19. I have heard of no malversations in office which have been of any consequence, unless we consider as such some factious transactions in the Pennsylvania Assembly; or some acts of the Virginia Assembly which have been contrary to their constitution. The causes of these were explained in the preceding article.

20. Broils among the States may happen in the following ways: 1. A State may be embroiled with the other twelve by not complying with the lawful requisitions of Congress. 2. Two States may differ about their boundaries. But the method of settling these is fixed by the confederation, and most of the States which have any differences of this kind, are submitting them to this mode of determination, and there is no danger of opposition to the decree by any State. The individuals interested may complain, but this can produce no difficulty. 3. Other contestations may arise between two States, such as pecuniary demands, affrays among their citizens, and whatever else may arise between any two nations, with respect to these, there are two opinions. One that they are to be decided according to the ninth article of the confederation, which says that Congress shall be the last resort in all differences between two or more States, concerning boundary jurisdiction, or any other cause whatever; and prescribes the mode of decision, and the weight of reason is undoubtedly in favor of this opinion, yet there are some who question it.

It has been often said that the decisions of Congress are impotent because the confederation provides no compulsory power. But when two or more nations enter into compact, it is not usual for them to say what shall be done to the party who infringes it. Decency forbids this, and it is as unnecessary as indecent, because the right of compulsion naturally results to the party injured by the breach. When any one State in the American Union refuses obedience to the confederation by which they have bound themselves, the rest have a natural right to compel them to obedience. Congress would probably exercise long patience before they would recur to force; but if the case ultimately required it, they would use that recurrence. Should this case ever arise, they will probably coerce by a naval force, as being more easy, less dangerous to liberty, and less likely to produce much bloodshed.

It has been said, too, that our governments, both federal and particular, want energy; that it is difficult to restrain both individuals and States from committing wrong. This is true, and it is an inconvenience. On the other hand, that energy which absolute governments derive from an armed force, which is the effect of the bayonet constantly held at the breast of every citizen, and which resembles very much the stillness of the grave, must be admitted also to have its inconveniences. We weigh the two together, and like best to submit to the former. Compare the number of wrongs committed with impunity by citizens among us with those committed by the sovereign in other countries, and the last will be found most numerous, most oppressive on the mind, and most degrading of the dignity of man.
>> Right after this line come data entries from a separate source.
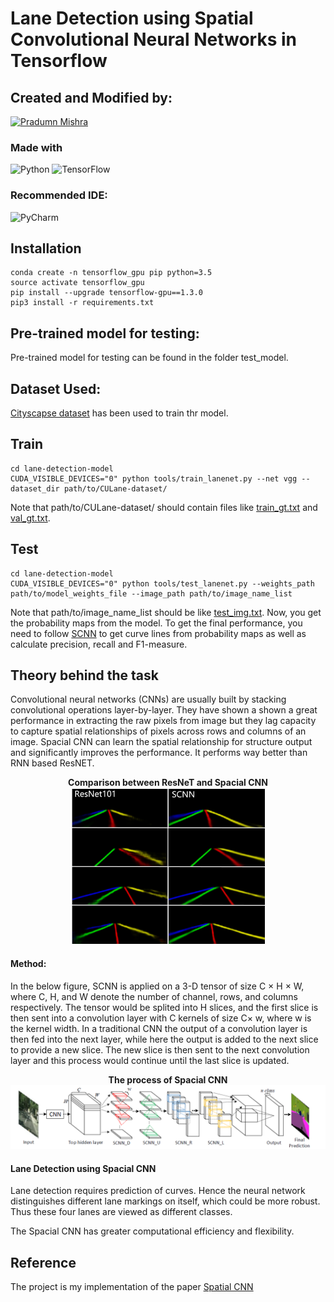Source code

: # Lane Detection using Spatial Convolutional Neural Networks in Tensorflow

## Created and Modified by: <br>
[![Pradumn Mishra](https://img.shields.io/badge/-Pradumn%20Mishra-magneta)](https://www.linkedin.com/in/pradumn203/)<br>

### Made with <br>
![Python](https://img.shields.io/badge/python-3670A0?style=for-the-badge&logo=python&logoColor=ffdd54)
![TensorFlow](https://img.shields.io/badge/TensorFlow-%23FF6F00.svg?style=for-the-badge&logo=TensorFlow&logoColor=white)

### Recommended IDE: 
![PyCharm](https://img.shields.io/badge/pycharm-143?style=for-the-badge&logo=pycharm&logoColor=black&color=black&labelColor=green)


## Installation
    conda create -n tensorflow_gpu pip python=3.5
    source activate tensorflow_gpu
    pip install --upgrade tensorflow-gpu==1.3.0
    pip3 install -r requirements.txt 


## Pre-trained model for testing:
Pre-trained model for testing can be found in the folder test_model.

## Dataset Used:
[Cityscapse dataset](https://www.kaggle.com/datasets/dansbecker/cityscapes-image-pairs) has been used to train thr model.

## Train
    cd lane-detection-model
    CUDA_VISIBLE_DEVICES="0" python tools/train_lanenet.py --net vgg --dataset_dir path/to/CULane-dataset/

Note that path/to/CULane-dataset/ should contain files like [train_gt.txt](./demo_file/train_gt.txt) and [val_gt.txt](./demo_file/train_gt.txt).

## Test
    cd lane-detection-model
    CUDA_VISIBLE_DEVICES="0" python tools/test_lanenet.py --weights_path path/to/model_weights_file --image_path path/to/image_name_list

Note that path/to/image_name_list should be like [test_img.txt](./demo_file/test_img.txt). Now, you get the probability maps from the model. To get the final performance, you need to follow [SCNN](https://github.com/XingangPan/SCNN) to get curve lines from probability maps as well as calculate precision, recall and F1-measure.


## Theory behind the task

Convolutional neural networks (CNNs) are usually built by stacking convolutional operations layer-by-layer. They have shown a shown a great performance in extracting the raw pixels from image but they lag capacity to capture spatial relationships of pixels across rows and columns of an image.
Spacial CNN can learn the spatial relationship for structure output and significantly improves the performance. It performs way better than RNN based ResNET.

<p align="center"> 
 <b> Comparison between ResNeT and Spacial CNN </b><br>
    <img src ="./screenshots/comparison.png">
</p> 

#### <b> Method: </b> 
In the below figure, SCNN is applied on a 3-D tensor of size C × H × W, where C, H, and W denote the number of channel, rows, and columns respectively. The tensor would be splited into H slices, and the first slice is then sent into a convolution layer with C kernels of size C× w, where w is the kernel width. In a traditional CNN the output of a convolution layer is then fed into the next layer, while here the output is added to the next slice to provide a new slice. The new slice is then sent to the next convolution layer and this process would continue until the last slice is updated.

<p align="center"> 
 <b> The process of Spacial CNN </b><br>
    <img src ="./screenshots/scnn.png">
</p>

#### <b>Lane Detection using Spacial CNN </b>

Lane detection requires prediction of curves. Hence the neural network distinguishes different lane markings on itself, which could be more robust. Thus these four lanes are viewed as different classes.<br>

The Spacial CNN has greater computational efficiency and flexibility.

## Reference 
The project is my implementation of the paper [Spatial CNN](https://arxiv.org/abs/1712.06080)
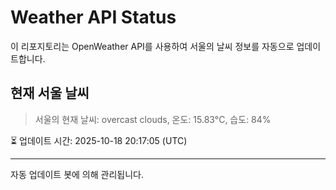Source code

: 
# Weather API Status

이 리포지토리는 OpenWeather API를 사용하여 서울의 날씨 정보를 자동으로 업데이트합니다.

## 현재 서울 날씨
> 서울의 현재 날씨: overcast clouds, 온도: 15.83°C, 습도: 84%

⏳ 업데이트 시간: 2025-10-18 20:17:05 (UTC)

---
자동 업데이트 봇에 의해 관리됩니다.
22. The States differed very much in their proceedings as to British property, and I am unable to give the details. In Virginia, the sums sequestered in the treasury remain precisely as they did at the conclusion of the peace. The British having refused to make satisfaction for the slaves they carried away, contrary to the treaty of peace, and to deliver up the ports within our limits, the execution of that treaty is in some degree suspended. Individuals, however, are paying off their debts to British subjects, and the laws even permit the latter to recover them judicially. But as the amount of these debts are twenty or thirty times the amount of all the money in circulation in that State, the same laws permit the debtor to pay his debts in seven equal and annual payments.